Recent works show that extreme partisans have a similar cognitive profile, showing that partisanship isn’t just a matter of political orientation, but a matter of intensity of one’s beliefs. Similarly, when a person expresses their opinion towards a specific socio-political issue, they can be dogmatic or receptive. Based on these works, we hypothesize that there are common linguistic, psychological and emotional attributes between extreme partisans and users who express their opinions strongly. In order to test our hypothesis, we wish to extract the linguistic attributes that are indicative of extreme or moderate partisanship - regardless of political direction. In turn, by processing the users’ posts on social media, we aim to automatically identify the author’s opinion intensity towards various socio-political issues in a zero-shot scenario.

Opinion detection aims to detect an author’s view towards a certain topic and has become a key component in everyday applications such as fake news detection and argumentation. While state-of-the-art deep learning models are ideal for this problem, they need lots of labeled training data that is often expensive to obtain. In order to reduce data collection costs, we can use few-shot-learning models which are specifically designed for learning with a very small amount of training data. Since most of our data comes from social media, we need a tool that can differentiate useful text from noisy, unopinionated posts. To this end, this thesis aims to develop an opinion detection model that can efficiently differentiate opinionated from non-opinionated text and is trained only on a small amount of data.
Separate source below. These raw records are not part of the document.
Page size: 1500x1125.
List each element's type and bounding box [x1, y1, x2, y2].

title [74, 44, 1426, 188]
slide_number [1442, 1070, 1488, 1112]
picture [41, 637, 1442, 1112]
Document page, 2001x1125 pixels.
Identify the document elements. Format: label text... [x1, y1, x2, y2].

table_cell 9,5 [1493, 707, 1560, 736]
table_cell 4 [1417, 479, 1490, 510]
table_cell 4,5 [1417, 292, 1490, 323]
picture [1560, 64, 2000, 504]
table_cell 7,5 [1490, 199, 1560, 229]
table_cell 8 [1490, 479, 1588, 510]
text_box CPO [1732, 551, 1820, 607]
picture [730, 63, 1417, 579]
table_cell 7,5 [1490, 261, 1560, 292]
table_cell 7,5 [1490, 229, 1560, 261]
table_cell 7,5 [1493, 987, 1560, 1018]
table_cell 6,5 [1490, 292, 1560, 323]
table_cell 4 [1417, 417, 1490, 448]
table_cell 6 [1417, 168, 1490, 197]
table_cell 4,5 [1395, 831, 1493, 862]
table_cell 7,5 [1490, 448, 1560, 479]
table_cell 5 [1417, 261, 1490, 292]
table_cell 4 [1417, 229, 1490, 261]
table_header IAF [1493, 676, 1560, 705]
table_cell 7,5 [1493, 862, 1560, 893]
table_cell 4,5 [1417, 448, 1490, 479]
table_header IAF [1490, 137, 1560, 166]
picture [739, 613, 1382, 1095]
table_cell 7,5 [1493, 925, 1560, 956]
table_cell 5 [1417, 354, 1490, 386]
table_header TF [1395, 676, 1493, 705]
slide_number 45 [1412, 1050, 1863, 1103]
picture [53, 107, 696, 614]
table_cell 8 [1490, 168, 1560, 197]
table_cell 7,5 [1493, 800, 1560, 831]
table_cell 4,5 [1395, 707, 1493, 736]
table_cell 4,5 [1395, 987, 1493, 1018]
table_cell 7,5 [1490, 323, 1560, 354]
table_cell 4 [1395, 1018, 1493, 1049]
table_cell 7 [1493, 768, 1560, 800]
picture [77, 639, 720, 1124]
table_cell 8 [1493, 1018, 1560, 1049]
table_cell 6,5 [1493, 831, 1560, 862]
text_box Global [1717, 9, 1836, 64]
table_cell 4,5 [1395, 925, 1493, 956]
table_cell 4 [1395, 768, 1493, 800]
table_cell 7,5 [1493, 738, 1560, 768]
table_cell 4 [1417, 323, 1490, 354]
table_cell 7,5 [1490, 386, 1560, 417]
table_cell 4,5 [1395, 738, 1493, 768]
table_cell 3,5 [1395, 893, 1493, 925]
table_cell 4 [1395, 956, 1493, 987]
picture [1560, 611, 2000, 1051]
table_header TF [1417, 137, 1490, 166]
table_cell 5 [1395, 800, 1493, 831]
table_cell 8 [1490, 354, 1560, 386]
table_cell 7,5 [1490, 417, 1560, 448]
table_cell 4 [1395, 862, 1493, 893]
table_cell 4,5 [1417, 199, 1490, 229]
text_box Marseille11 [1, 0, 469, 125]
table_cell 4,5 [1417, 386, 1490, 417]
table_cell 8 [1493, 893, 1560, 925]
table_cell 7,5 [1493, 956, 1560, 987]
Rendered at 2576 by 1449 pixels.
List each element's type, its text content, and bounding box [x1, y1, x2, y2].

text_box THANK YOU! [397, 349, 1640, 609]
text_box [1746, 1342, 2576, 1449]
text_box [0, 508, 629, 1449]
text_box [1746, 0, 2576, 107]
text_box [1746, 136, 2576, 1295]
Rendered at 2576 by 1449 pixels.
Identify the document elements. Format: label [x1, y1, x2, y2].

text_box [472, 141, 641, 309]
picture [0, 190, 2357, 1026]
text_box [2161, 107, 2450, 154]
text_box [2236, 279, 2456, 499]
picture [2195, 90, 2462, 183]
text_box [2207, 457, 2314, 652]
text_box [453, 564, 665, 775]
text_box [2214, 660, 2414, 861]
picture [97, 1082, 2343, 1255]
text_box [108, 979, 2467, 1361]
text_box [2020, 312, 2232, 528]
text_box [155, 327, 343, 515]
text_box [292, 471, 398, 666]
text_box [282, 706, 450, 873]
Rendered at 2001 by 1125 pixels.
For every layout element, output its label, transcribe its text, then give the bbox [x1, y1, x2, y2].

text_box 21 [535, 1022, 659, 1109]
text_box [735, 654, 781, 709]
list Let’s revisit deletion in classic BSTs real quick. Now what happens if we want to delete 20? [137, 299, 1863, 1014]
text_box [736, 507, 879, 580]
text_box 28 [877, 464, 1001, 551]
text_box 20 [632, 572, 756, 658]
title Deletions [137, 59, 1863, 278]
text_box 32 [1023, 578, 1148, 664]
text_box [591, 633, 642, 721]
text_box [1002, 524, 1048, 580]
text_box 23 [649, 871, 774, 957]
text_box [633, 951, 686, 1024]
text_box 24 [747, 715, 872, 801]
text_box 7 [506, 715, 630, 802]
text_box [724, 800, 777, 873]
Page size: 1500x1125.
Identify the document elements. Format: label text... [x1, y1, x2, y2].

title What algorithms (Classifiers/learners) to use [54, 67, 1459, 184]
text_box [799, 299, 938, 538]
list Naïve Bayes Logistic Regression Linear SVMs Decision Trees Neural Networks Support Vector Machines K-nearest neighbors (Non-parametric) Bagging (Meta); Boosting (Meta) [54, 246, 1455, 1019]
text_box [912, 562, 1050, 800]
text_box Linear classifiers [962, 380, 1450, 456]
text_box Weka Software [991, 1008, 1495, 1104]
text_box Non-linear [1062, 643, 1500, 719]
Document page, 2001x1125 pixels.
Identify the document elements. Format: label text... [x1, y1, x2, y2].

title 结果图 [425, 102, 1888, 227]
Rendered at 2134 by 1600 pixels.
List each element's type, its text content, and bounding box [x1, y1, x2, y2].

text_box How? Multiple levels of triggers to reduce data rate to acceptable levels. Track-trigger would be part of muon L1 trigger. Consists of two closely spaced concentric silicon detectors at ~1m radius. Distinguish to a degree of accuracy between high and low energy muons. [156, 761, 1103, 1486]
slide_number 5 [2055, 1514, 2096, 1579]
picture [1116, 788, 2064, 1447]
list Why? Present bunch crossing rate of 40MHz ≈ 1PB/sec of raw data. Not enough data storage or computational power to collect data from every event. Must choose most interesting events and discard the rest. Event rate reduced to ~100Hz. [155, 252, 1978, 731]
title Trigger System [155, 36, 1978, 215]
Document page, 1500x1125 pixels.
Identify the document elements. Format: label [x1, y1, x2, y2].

While social media platforms help to connect people worldwide and give access to enormous amounts of diverse information, they also foster an environment that promotes polarization. This occurs due to the fact that users show a tendency to consume content that aligns with their political leaning and join groups adhering to their beliefs. This phenomenon leads to the formation of segregated clusters, which are known as “echo chambers”. We aim to investigate the opinion formation between different user groups depending on the diversity of information they encounter through their social media usage. This analysis involves clusters formed based on (a) their political ideologies and (b) their tendency to disseminate false information.

Data augmentation techniques are used to generate additional, synthetic data using already existing data. While images can be augmented easily by transformations such as rotations or changes of the RGB channel without affecting the classification models, text augmentation is much more difficult because there are no universal rules for automatic textual data transformations that can be applied while maintaining the meaning of the text. Therefore this thesis aims to investigate various natural language generation techniques for paraphrasing opinionated text and evaluate the quality of the generated data on opinion detection.

This project will investigate the arguments people use to advocate that a book should be banned. This data may come from multiple sources, including social media, and data collected by other researchers. We will look to understand how these complaints relate to or reflect the actual content of books. Optionally, we could examine a broader context of banned books outside the USA. The interested student should have some experience with machine learning or natural language processing.